§ **INSTRUCTIONS FOR THE TASK**
Can you change every "Stacheldraht" in these records to "Drahtzaun" and leave everything else as it is? Leave the pictures out of your answer.

== Segment start ==

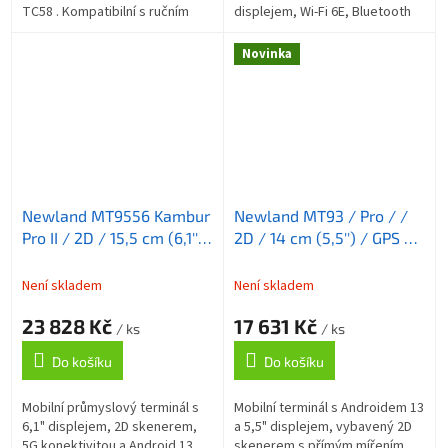
TC58 . Kompatibilní s ručním
displejem, Wi-Fi 6E, Bluetooth
popruhem a se zařízeními
5.2, skenerem čárových kódů,
používajícími baterii se...
16 Mpx fotoaparátem a krytím
Novinka
IP68.
Newland MT9556 Kambur
Newland MT93 / Pro / /
Pro II / 2D / 15,5 cm (6,1'')
2D / 14 cm (5,5'') / GPS /
/ GPS / USB-C / Wi-Fi /
USB-C / BT / Wi-Fi / 4G /
5G / NFC / Android / kit /
NFC / Android / kit / GMS
Není skladem
Není skladem
GMS
23 828 Kč
17 631 Kč
/ ks
/ ks
Do košíku
Do košíku
Mobilní průmyslový terminál s
Mobilní terminál s Androidem 13
6,1" displejem, 2D skenerem,
a 5,5" displejem, vybavený 2D
5G konektivitou a Android 13.
skenerem s přímým mířením,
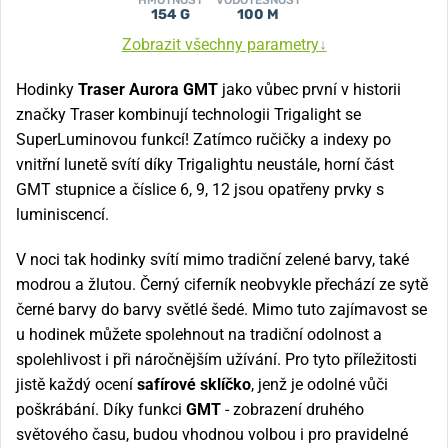
HMOTNOST
VODOTĚSNOST
154 G
100 M
Zobrazit všechny parametry
↓
Hodinky
Traser Aurora GMT
jako vůbec první v historii
značky Traser kombinují technologii Trigalight se
SuperLuminovou funkcí! Zatímco ručičky a indexy po
vnitřní lunetě svítí díky Trigalightu neustále, horní část
GMT stupnice a číslice 6, 9, 12 jsou opatřeny prvky s
luminiscencí.
V noci tak hodinky svítí mimo tradiční zelené barvy, také
modrou a žlutou. Černý ciferník neobvykle přechází ze sytě
černé barvy do barvy světlé šedé. Mimo tuto zajímavost se
u hodinek můžete spolehnout na tradiční odolnost a
spolehlivost i při náročnějším užívání. Pro tyto příležitosti
jistě každý ocení
safírové sklíčko
, jenž je odolné vůči
poškrábání. Díky funkci
GMT
- zobrazení druhého
světového času, budou vhodnou volbou i pro pravidelné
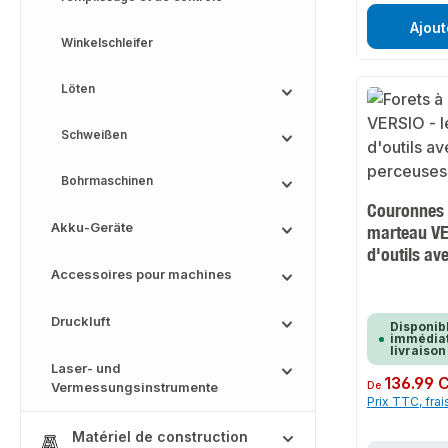
Ajout
Winkelschleifer
Löten
Schweißen
Bohrmaschinen
Couronnes 
Akku-Geräte
marteau VE
d'outils ave
Accessoires pour machines
Druckluft
Disponib
immédiat
livraison
Laser- und
Prix régulier :
136.99 
Vermessungsinstrumente
De
Prix TTC, frai
Matériel de construction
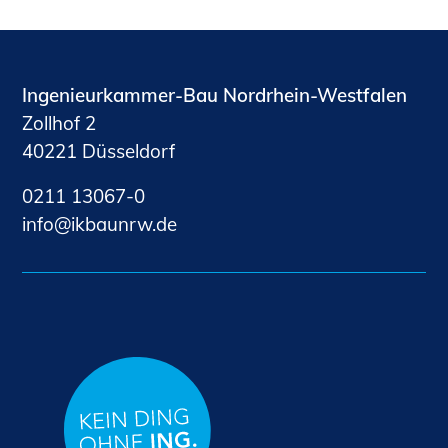
Ingenieurkammer-Bau Nordrhein-Westfalen
Zollhof 2
40221 Düsseldorf
0211 13067-0
nf
kb
nrw
d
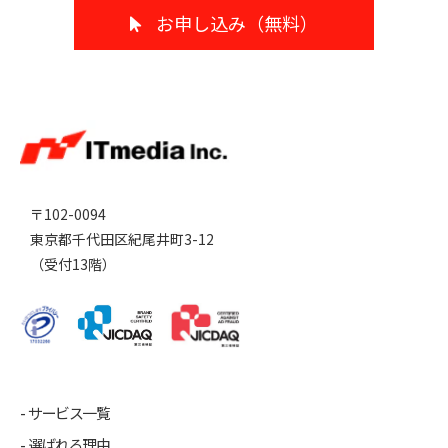
お申し込み（無料）
〒102-0094
東京都千代田区紀尾井町3-12
（受付13階）
サービス一覧
選ばれる理由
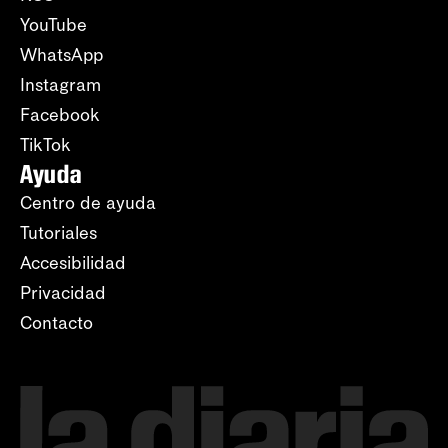
YouTube
WhatsApp
Instagram
Facebook
TikTok
Ayuda
Centro de ayuda
Tutoriales
Accesibilidad
Privacidad
Contacto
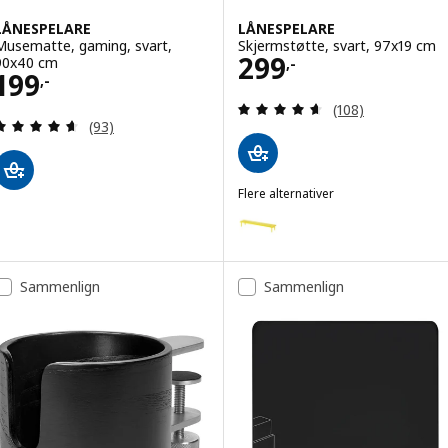
LÅNESPELARE
LÅNESPELARE
Musematte, gaming, svart,
Skjermstøtte, svart, 97x19 cm
Pris 299,-
299
90x40 cm
,-
Pris 199,-
199
,-
Gjennomgang: 4.6
(108)
Gjennomgang: 4.6 av 5 stjerner. Samlede anmelde
(93)
Flere alternativer
LÅNESPELARE
Alternativ: LÅNESPELARE, Skjerm
Sammenlign
Sammenlign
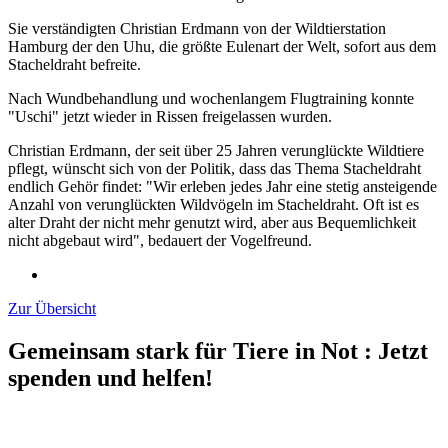
Sie verständigten Christian Erdmann von der Wildtierstation
Hamburg der den Uhu, die größte Eulenart der Welt, sofort aus dem
Stacheldraht befreite.
Nach Wundbehandlung und wochenlangem Flugtraining konnte
"Uschi" jetzt wieder in Rissen freigelassen wurden.
Christian Erdmann, der seit über 25 Jahren verunglückte Wildtiere
pflegt, wünscht sich von der Politik, dass das Thema Stacheldraht
endlich Gehör findet: "Wir erleben jedes Jahr eine stetig ansteigende
Anzahl von verunglückten Wildvögeln im Stacheldraht. Oft ist es
alter Draht der nicht mehr genutzt wird, aber aus Bequemlichkeit
nicht abgebaut wird", bedauert der Vogelfreund.
Zur Übersicht
Gemeinsam stark für Tiere in Not
:
Jetzt
spenden und helfen!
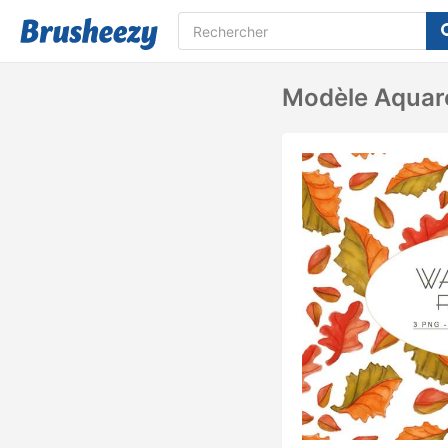
Modèle Aquar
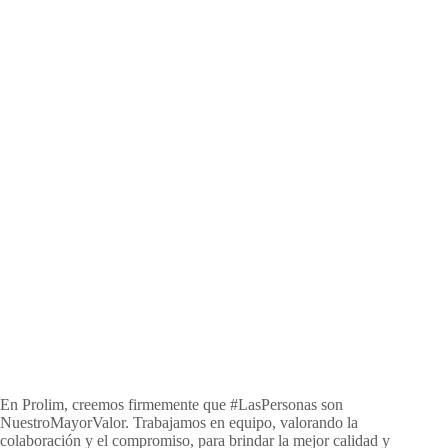
En Prolim, creemos firmemente que #LasPersonas son
NuestroMayorValor. Trabajamos en equipo, valorando la
colaboración y el compromiso, para brindar la mejor calidad y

== Segment end ==

§ **SOLUTION TO THIS TASK**
TC58 . Kompatibilní s ručním
displejem, Wi-Fi 6E, Bluetooth
popruhem a se zařízeními
5.2, skenerem čárových kódů,
používajícími baterii se...
16 Mpx fotoaparátem a krytím
Novinka
IP68.
Newland MT9556 Kambur
Newland MT93 / Pro / /
Pro II / 2D / 15,5 cm (6,1'')
2D / 14 cm (5,5'') / GPS /
/ GPS / USB-C / Wi-Fi /
USB-C / BT / Wi-Fi / 4G /
5G / NFC / Android / kit /
NFC / Android / kit / GMS
Není skladem
Není skladem
GMS
23 828 Kč
17 631 Kč
/ ks
/ ks
Do košíku
Do košíku
Mobilní průmyslový terminál s
Mobilní terminál s Androidem 13
6,1" displejem, 2D skenerem,
a 5,5" displejem, vybavený 2D
5G konektivitou a Android 13.
skenerem s přímým mířením,
HMOTNOST
VODOTĚSNOST
154 G
100 M
Zobrazit všechny parametry
↓
Hodinky
Traser Aurora GMT
jako vůbec první v historii
značky Traser kombinují technologii Trigalight se
SuperLuminovou funkcí! Zatímco ručičky a indexy po
vnitřní lunetě svítí díky Trigalightu neustále, horní část
GMT stupnice a číslice 6, 9, 12 jsou opatřeny prvky s
luminiscencí.
V noci tak hodinky svítí mimo tradiční zelené barvy, také
modrou a žlutou. Černý ciferník neobvykle přechází ze sytě
černé barvy do barvy světlé šedé. Mimo tuto zajímavost se
u hodinek můžete spolehnout na tradiční odolnost a
spolehlivost i při náročnějším užívání. Pro tyto příležitosti
jistě každý ocení
safírové sklíčko
, jenž je odolné vůči
poškrábání. Díky funkci
GMT
- zobrazení druhého
světového času, budou vhodnou volbou i pro pravidelné
Ajout
Winkelschleifer
Löten
Schweißen
Bohrmaschinen
Couronnes 
Akku-Geräte
marteau VE
d'outils ave
Accessoires pour machines
Druckluft
Disponib
immédiat
livraison
Laser- und
Prix régulier :
136.99 
Vermessungsinstrumente
De
Prix TTC, frai
Matériel de construction
Ingenieurkammer-Bau Nordrhein-Westfalen
Zollhof 2
40221 Düsseldorf
0211 13067-0
nf
kb
nrw
d
お申し込み（無料）
〒102-0094
東京都千代田区紀尾井町3-12
（受付13階）
サービス一覧
選ばれる理由
YouTube
WhatsApp
Instagram
Facebook
TikTok
Ayuda
Centro de ayuda
Tutoriales
Accesibilidad
Privacidad
Contacto
LÅNESPELARE
LÅNESPELARE
Musematte, gaming, svart,
Skjermstøtte, svart, 97x19 cm
Pris 299,-
299
90x40 cm
,-
Pris 199,-
199
,-
Gjennomgang: 4.6
(108)
Gjennomgang: 4.6 av 5 stjerner. Samlede anmelde
(93)
Flere alternativer
LÅNESPELARE
Alternativ: LÅNESPELARE, Skjerm
Sammenlign
Sammenlign
Sie verständigten Christian Erdmann von der Wildtierstation
Hamburg der den Uhu, die größte Eulenart der Welt, sofort aus dem
Drahtzaun befreite.
Nach Wundbehandlung und wochenlangem Flugtraining konnte
"Uschi" jetzt wieder in Rissen freigelassen wurden.
Christian Erdmann, der seit über 25 Jahren verunglückte Wildtiere
pflegt, wünscht sich von der Politik, dass das Thema Drahtzaun
endlich Gehör findet: "Wir erleben jedes Jahr eine stetig ansteigende
Anzahl von verunglückten Wildvögeln im Drahtzaun. Oft ist es
alter Draht der nicht mehr genutzt wird, aber aus Bequemlichkeit
nicht abgebaut wird", bedauert der Vogelfreund.
Zur Übersicht
Gemeinsam stark für Tiere in Not
:
Jetzt
spenden und helfen!
Modèle Aquar
En Prolim, creemos firmemente que #LasPersonas son
NuestroMayorValor. Trabajamos en equipo, valorando la
colaboración y el compromiso, para brindar la mejor calidad y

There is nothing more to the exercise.